To calculate the probability that an event might happen, one must have a complete understanding of the possible outcomes of the event. Knowing these outcomes is knowing the sample space of the event. The probability of the event happening is calculated by the number of possible successes of the event by the total number of possible outcomes of the event.

Example 1:

What is the probability, when tossing a fair number cube, of the result being an odd number?

Answer: \(50\%\)

Explanation:

A number cube has six numbers: \(1,2,3,4,5,6\). Thus, the sample space contains \(6\) possible outcomes. Three of the numbers are odd. Therefore the probability of getting an odd number is \(3\) out of \(6,\) which is \(50\%.\)

Example 2:

What is the probability of drawing a “king” from a standard deck of cards?

Answer: \(\frac{1}{13}\)

Explanation:

A standard deck of cards has \(52\) cards, \(4\) of which are kings. Thus, the sample space contains \(52\) possible outcomes. Therefore, the probability of getting a king is \(\frac{4}{52},\) which simplifies to \(\frac{1}{13}\).

Example 3:

What is the probability of throwing a pair when tossing two number cubes (dice)?

Answer: \(\frac{1}{6}\)

Explanation:

Each number cube has \(6\) numbers, with \(36\) possible outcomes, such as: \(\left( {1,5} \right),\;\left( {3,2} \right),\left( {2,6} \right),\;{\rm{etc}}{\rm{.}}\) Out of the \(36\) possible outcomes, there are \(6\) possible pairs, such as \(\left( {1,1} \right),\;\left( {2,2} \right),\;\left( {3,3} \right),\;{\rm{etc}}.\) Therefore, the probability of getting a pair is \(\frac{6}{36}\), which simplifies to \(\frac{1}{6}\).

Measures of Center

There are three primary measures of central tendency in a data set.
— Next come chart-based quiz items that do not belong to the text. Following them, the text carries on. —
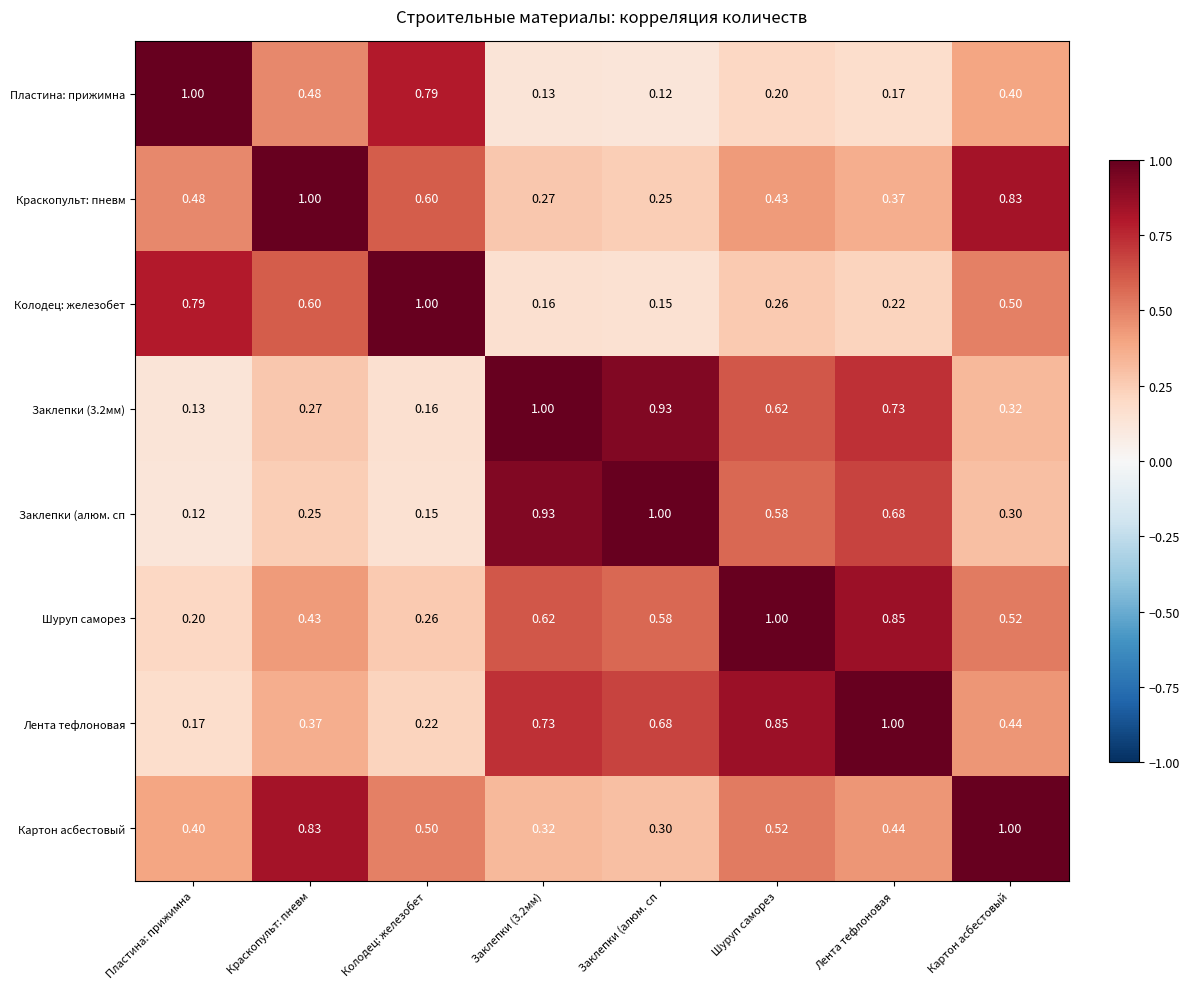

At which label is Картон асбестовый closest to 0?

Заклепки (алюм. сп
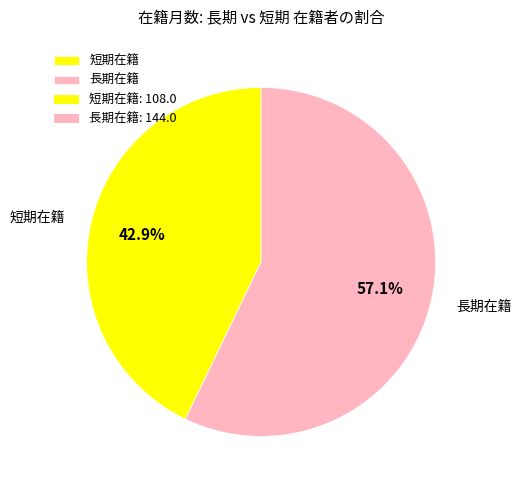

Which category has the biggest portion of the pie?

長期在籍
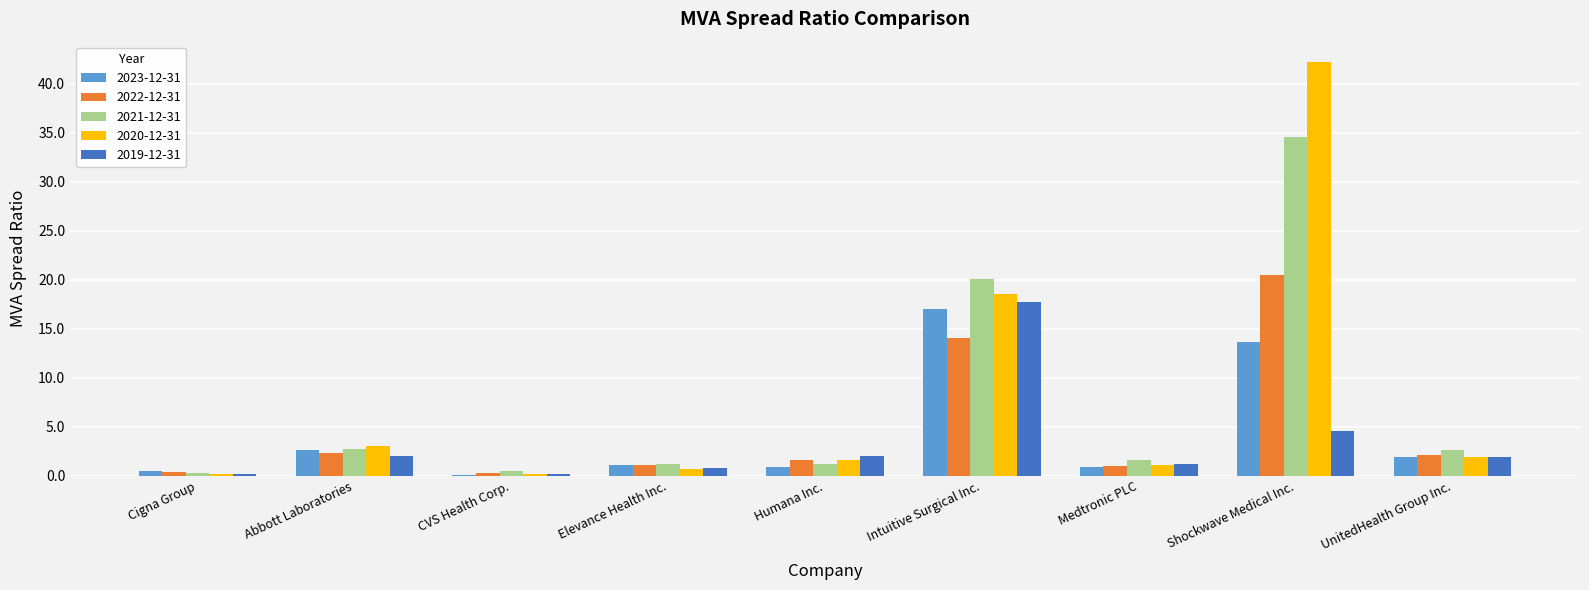

What is the maximum value for 2021-12-31?

34.6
Mean—the mean of a data set is also called the average or arithmetic average of the data set. It is calculated by adding all of the members of the data set and then dividing by the number of members.

Example:

What is the mean of the following set? \(\{ 63,\,71,\,72,\,94,\,89,\,75,\,86,\,82\}\)

Answer:

Explanation: \(79\)

\[\frac{632}{8} = 79\]

Median—the median of a data set is the middle value that separates the lower half of the data set from the upper half. If the data set has an odd number of members, the median is the center number, when the members are arranged in order from least to greatest. If the data set has an even number of members, then the median is the average of the two middle numbers, when the members are arranged in order from least to greatest.

Example:

What is the median of the following data set? \(\{ 63,\,71,\,72,\,94,\,89,\,75,\,86,\,82\}\)

Answer: \(78.5\)

Explanation:

First, rearrange the members of the data set in order from least to greatest.
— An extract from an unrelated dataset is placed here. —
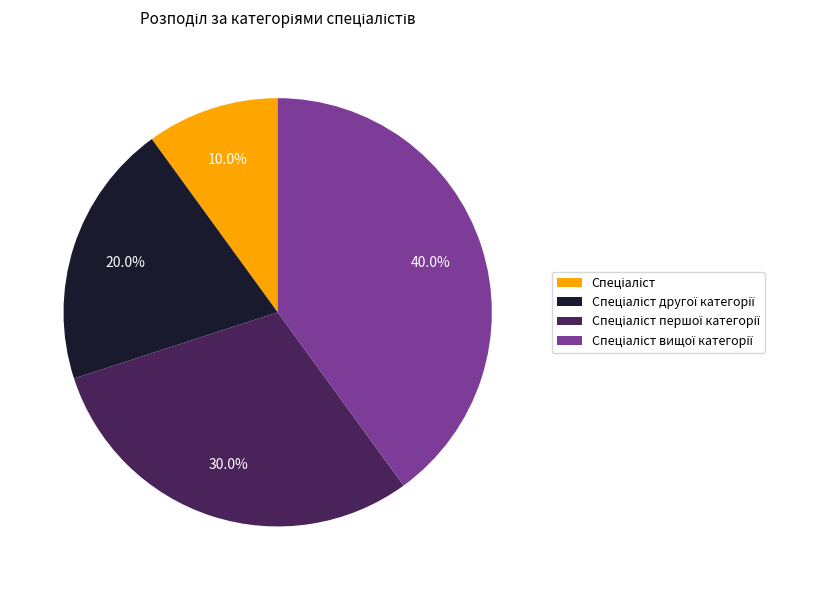

To the nearest percent, what is the difference between the largest and smallest slice percentages?

30%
\[\{ 63,\,71,\,72,\,75,\,82,\,86,\,89,\,94\}\]

Next, count the members of the data set. The set has \(8\) members, which is even. Thus, the middle numbers in the data set are the fourth and fifth numbers. Add them together and divide by two. \((75 + 82) \div 2 = 78.5\)

Mode—the mode is the most frequent value in the data set.

Example:

What is the mode of the following data set? \(\{ 63,\,71,\,72,\,75,\,94,\,89,\,75,\,86,\,75,\,82\}\)

Answer: \(75\)

Range—the range of a data set is another common measure of a data set that can be useful when analyzing the data set. The range is the difference between the largest member of the data set and the smallest member of the data set.

Example:

What is the range of the following data set? \(\{ 63,\,71,\,72,\,75,\,94,\,89,\,75,\,86,\,75,\,82\}\)

Answer: \(31\)

Explanation:

The largest member is \(94\) and the smallest member is \(63.\) The difference is \(31.\)

Statistics for Information Use

Certain data sets can be represented by bell-shaped curves, and are known as normal distributions. A normal distribution has a mean, which is the center value of the data set. The spread of the distribution is determined by a value called the standard deviation. The normal distribution has the following properties:

(a) It is symmetric with respect to the mean value.
(b) The values in the data set approach \(0\) as the distance from the mean increases.
(c) The total area under the normal distribution curve is equal to \(1.\)

The normal distribution curve looks like this:

normal-distribution.-p-n-g

Since the mean is the center value of the normal distribution data set, one-half of the members of the data set are less than the mean, and one-half of the members are greater than the mean. Notice that \(68.2\%\) of the members of the data set are within one standard deviation from the mean. Next, \(95.4\%\) of the members of the data set are within two standard deviations from the mean. Last, \(99.7\%\) of the members of the data set are within three standard deviations from the mean.

Example 1:

Suppose a normal distribution data set has a mean of \(50\), and a standard deviation of \(0.8.\) What percent of the members of the data set are less than \(50.8?\)

Answer: \(84.1\)

Explanation:

First of all, \(50\%\) of the data is below the mean, which is \(50.\) Secondly, \(50.8\) is one standard deviation above the mean, so one-half of the \(68.2\%\) of the data set that is within one standard deviation of the mean is between \(50\) and \(50.8.\) Therefore, \(84.1\%\) of the data set is less than \(50.8.\)

Example 2:

Suppose a normal distribution data set has a mean of \(50\), and a standard deviation of \(0.8.\) What percent of the members of the data set are between \(49.2\) and \(51.6?\)

Answer: \(81.9\)

Explanation:

First of all, \(49.2\%\) is one standard deviation below the mean, which is \(50,\) so one-half of the \(68.2\%\) of the data set that is within one standard deviation of the mean is between \(49.2\) and \(50.\) Secondly, \(51.6\) is two standard deviations above the mean, so one-half of the \(95.4\%\) of the data set that is within two standard deviations above the mean is between \(50\) and \(51.6.\) Add one-half of \(68.2\%\) and one-half of \(95.4\%\). Therefore, \(81.9\%\) of the data set is between \(49.2\%\) and \(51.6\%.\)